* EXERCISE REQUIREMENTS: Rewrite the rows starting at the line that contains "jedná underline: present -> none" and continuing through the end of the rows, replacing "underline" with "underlining" and keeping everything else the same. Leave the pictures out of your answer.

Extracted records
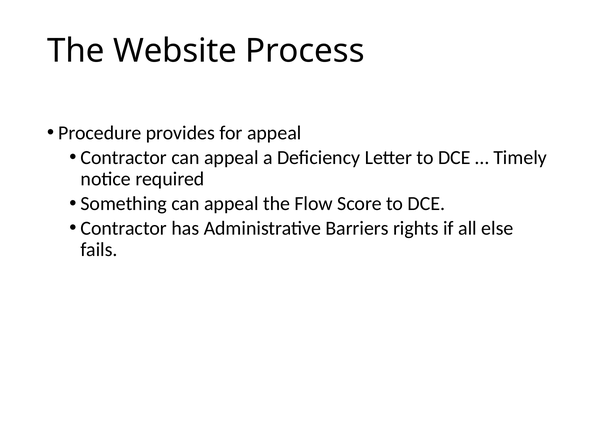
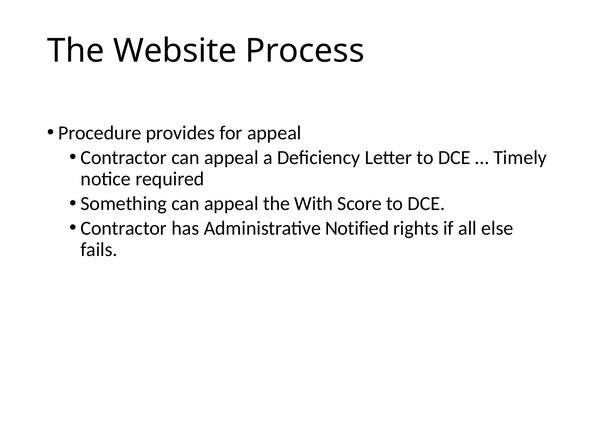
Flow: Flow -> With
Barriers: Barriers -> Notified
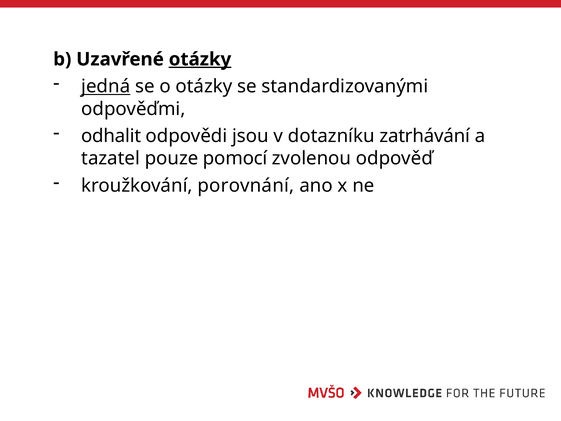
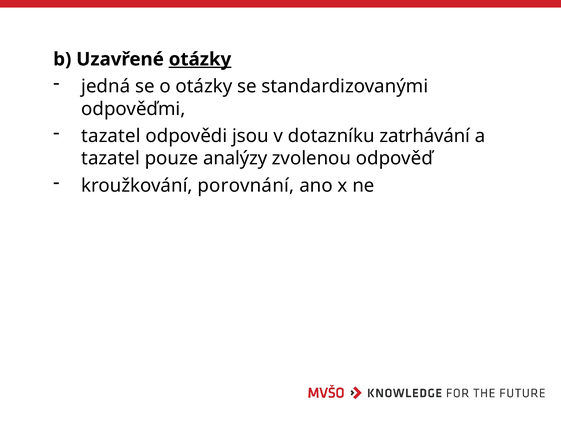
jedná underline: present -> none
odhalit at (111, 136): odhalit -> tazatel
pomocí: pomocí -> analýzy
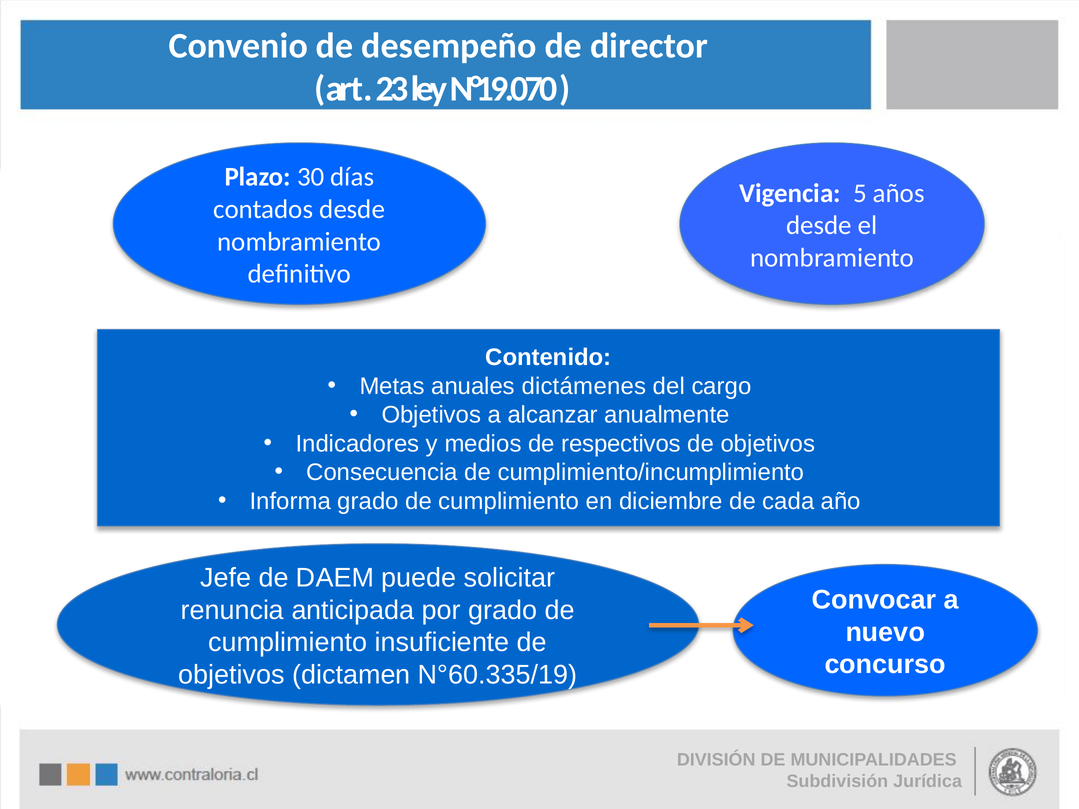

* CORRECT RESULT:
jedná underlining: present -> none
odhalit at (111, 136): odhalit -> tazatel
pomocí: pomocí -> analýzy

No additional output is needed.